- **Required work**
Please reproduce the records below exactly, omitting any pictures they contain.
[Data to examine]
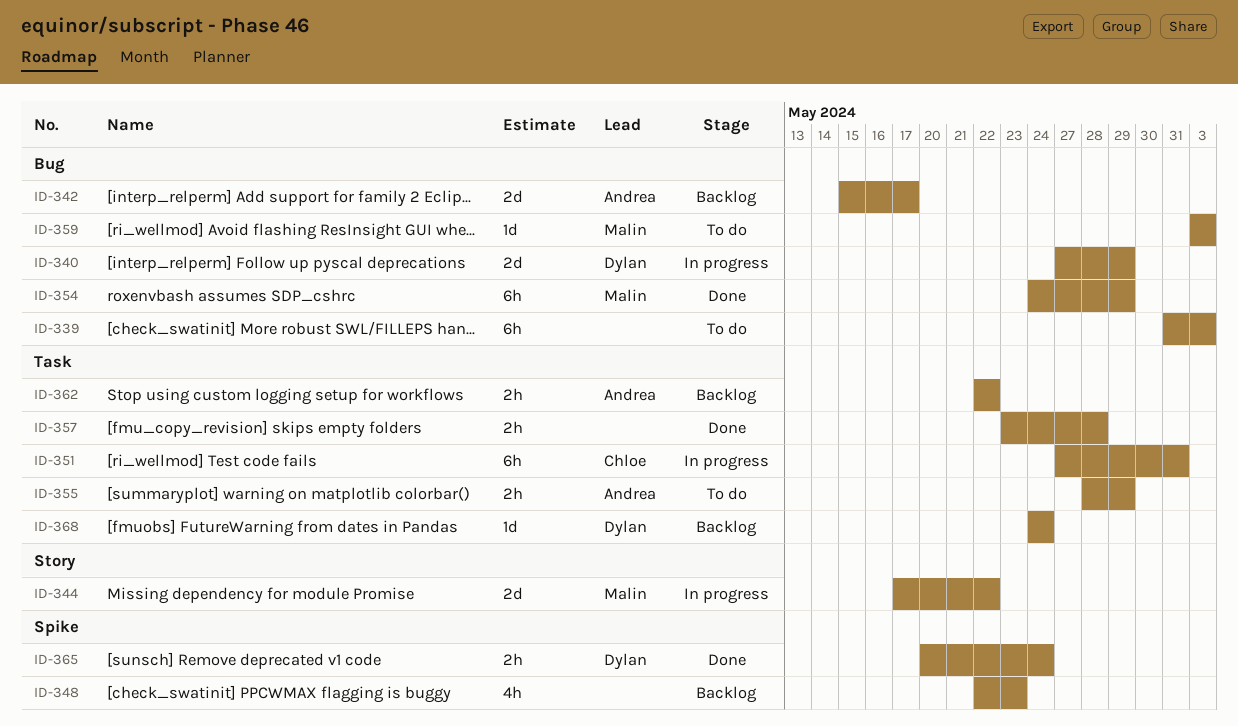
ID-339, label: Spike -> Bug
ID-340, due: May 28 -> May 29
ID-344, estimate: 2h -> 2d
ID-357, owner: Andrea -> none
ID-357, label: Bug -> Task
[/Data to examine]
- **Exercise answer**
ID-339, label: Spike -> Bug
ID-340, due: May 28 -> May 29
ID-344, estimate: 2h -> 2d
ID-357, owner: Andrea -> none
ID-357, label: Bug -> Task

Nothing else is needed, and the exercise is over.